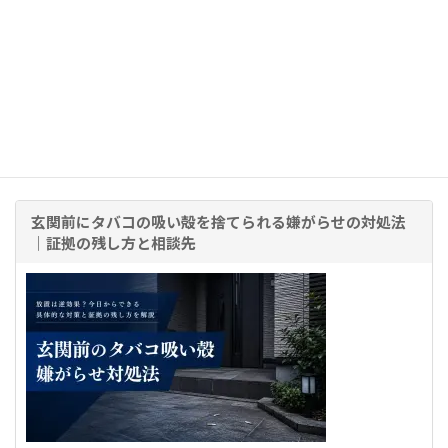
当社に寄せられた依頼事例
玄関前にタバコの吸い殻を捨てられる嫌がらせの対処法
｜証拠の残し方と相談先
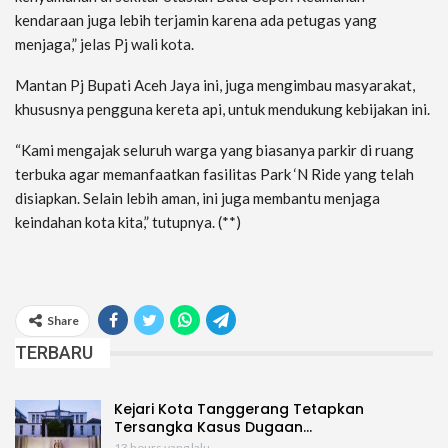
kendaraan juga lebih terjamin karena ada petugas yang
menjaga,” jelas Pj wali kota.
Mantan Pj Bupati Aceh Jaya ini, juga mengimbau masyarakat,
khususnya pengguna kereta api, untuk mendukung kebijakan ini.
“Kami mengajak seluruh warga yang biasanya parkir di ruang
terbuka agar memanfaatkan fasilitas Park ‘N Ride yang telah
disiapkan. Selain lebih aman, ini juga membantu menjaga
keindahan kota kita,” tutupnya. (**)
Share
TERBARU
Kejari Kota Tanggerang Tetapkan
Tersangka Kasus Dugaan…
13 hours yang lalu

------------------------------------------------

→ TASK ITEM
Reproduce the entries above exactly, though not their pictures.

→ EXERCISE RESULT
当社に寄せられた依頼事例
玄関前にタバコの吸い殻を捨てられる嫌がらせの対処法
｜証拠の残し方と相談先
kendaraan juga lebih terjamin karena ada petugas yang
menjaga,” jelas Pj wali kota.
Mantan Pj Bupati Aceh Jaya ini, juga mengimbau masyarakat,
khususnya pengguna kereta api, untuk mendukung kebijakan ini.
“Kami mengajak seluruh warga yang biasanya parkir di ruang
terbuka agar memanfaatkan fasilitas Park ‘N Ride yang telah
disiapkan. Selain lebih aman, ini juga membantu menjaga
keindahan kota kita,” tutupnya. (**)
Share
TERBARU
Kejari Kota Tanggerang Tetapkan
Tersangka Kasus Dugaan…
13 hours yang lalu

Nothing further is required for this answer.